The Model
I have been recording my runs in Strava for about five years. I wanted to see if I could use this data to make predictions about my racing pace. I downloaded my data from the website, including a spreadsheet collecting all my activity data (I’ve deleted some data from this file for privacy reasons).
I spent some time using visualizations and linear models to determine which variables would provide the most predictive power. I looked into trying to predict both race and non-race paces, and I considered factors including age, distance, elevation gain (both relative and absolute), amount of training, recovery, and season.
While I have much more data on my overall running than I do on the small number of races that I have run, I found too much variability in my running pace that cannot be explained through these data. Was I taking it easy or doing a workout? Had I eaten breakfast? How hot was it?
With races, much of this variability no longer applies.
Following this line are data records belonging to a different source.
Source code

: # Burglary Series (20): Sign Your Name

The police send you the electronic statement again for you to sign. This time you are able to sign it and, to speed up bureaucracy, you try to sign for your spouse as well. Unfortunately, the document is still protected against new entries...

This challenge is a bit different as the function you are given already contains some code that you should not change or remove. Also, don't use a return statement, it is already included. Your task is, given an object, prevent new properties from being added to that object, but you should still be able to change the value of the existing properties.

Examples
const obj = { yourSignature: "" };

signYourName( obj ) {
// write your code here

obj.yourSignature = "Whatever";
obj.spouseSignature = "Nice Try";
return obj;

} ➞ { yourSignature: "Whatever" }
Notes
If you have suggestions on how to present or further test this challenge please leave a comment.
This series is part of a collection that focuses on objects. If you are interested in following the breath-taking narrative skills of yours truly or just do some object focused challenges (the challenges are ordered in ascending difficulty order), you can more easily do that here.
In a race, I’m going to try to go as fast as possible and pay attention to proper rest and nutrition, as far as it is under my control.
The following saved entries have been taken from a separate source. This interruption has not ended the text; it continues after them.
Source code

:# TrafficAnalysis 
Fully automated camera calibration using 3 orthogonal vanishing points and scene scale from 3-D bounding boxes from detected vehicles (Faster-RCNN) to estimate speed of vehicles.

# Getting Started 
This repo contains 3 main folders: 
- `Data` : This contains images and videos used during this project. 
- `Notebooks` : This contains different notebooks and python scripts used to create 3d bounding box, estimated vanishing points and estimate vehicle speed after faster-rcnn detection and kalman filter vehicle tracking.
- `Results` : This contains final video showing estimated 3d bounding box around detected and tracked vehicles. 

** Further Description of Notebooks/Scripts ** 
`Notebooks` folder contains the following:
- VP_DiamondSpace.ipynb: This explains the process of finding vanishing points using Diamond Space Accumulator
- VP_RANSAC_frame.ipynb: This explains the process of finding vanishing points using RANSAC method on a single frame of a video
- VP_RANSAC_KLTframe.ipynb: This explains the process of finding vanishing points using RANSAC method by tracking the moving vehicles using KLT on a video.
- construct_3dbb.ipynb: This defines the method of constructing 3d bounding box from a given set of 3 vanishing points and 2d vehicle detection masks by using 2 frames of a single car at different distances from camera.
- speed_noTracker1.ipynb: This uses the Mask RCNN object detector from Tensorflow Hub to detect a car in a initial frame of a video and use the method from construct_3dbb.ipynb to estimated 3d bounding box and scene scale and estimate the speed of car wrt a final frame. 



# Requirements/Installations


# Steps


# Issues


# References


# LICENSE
After trying out various models, I found the model with the most significance and explanatory power was a simple one that only took into account the length of the race and the amount of training I did over the previous twelve weeks.
Racing Pace Model
##
## Call:
## lm(formula = pace ~ Distance + training, data = races)
##
## Residuals:
## Min 1Q Median 3Q Max
## -20.537 -7.097 1.153 10.061 20.001
##
## Coefficients:
## Estimate Std. Error t value Pr(>|t|)
## (Intercept) 342.06054 10.41302 32.849 1.61e-11 ***
## Distance 2.80869 0.32545 8.630 6.02e-06 ***
## training -0.17157 0.03272 -5.243 0.000377 ***
## ---
## Signif. codes: 0 '***' 0.001 '**' 0.01 '*' 0.05 '.' 0.1 ' ' 1
##
## Residual standard error: 13.32 on 10 degrees of freedom
## Multiple R-squared: 0.8875, Adjusted R-squared: 0.865
## F-statistic: 39.46 on 2 and 10 DF, p-value: 1.8e-05
Analysis of Variance Table
## Analysis of Variance Table
##
## Response: pace
## Df Sum Sq Mean Sq F value Pr(>F)
## Distance 1 9122.4 9122.4 51.421 3.029e-05 ***
## training 1 4876.8 4876.8 27.489 0.0003772 ***
## Residuals 10 1774.1 177.4
## ---
## Signif. codes: 0 '***' 0.001 '**' 0.01 '*' 0.05 '.' 0.1 ' ' 1
Confidence Intervals
## 2.5 % 97.5 %
## (Intercept) 318.8588806 365.26219053
## Distance 2.0835409 3.53383942
## training -0.2444886 -0.09866009
This simple model explains much of the variability in my racing pace with a fairly high degree of confidence. It seems that how much I train for a race does indeed have a direct and measurable impact on my performance. Adjusting for the length of the race, every kilometer I run in the twelve weeks prior to the race results in an improvement of .17 seconds per kilometer (with a 95% confidence interval between .10 and .24 seconds).
The Tool
With this model, it’s a simple task to craft a tool that allows me to predict my race pace based on the length of the race and how much I’ve trained.
In this case the tool is a Shiny app. For now, this app is very simple. The user simply enters the length of the race in either kilometers or miles and the distance I’ve trained in the preceding twelve weeks, and the app returns a predicted race time and pace.
The next steps are to enable the app to communicate uncertainty by adding (and perhaps visualizing) confidence intervals.
The source code for this project is available on GitHub.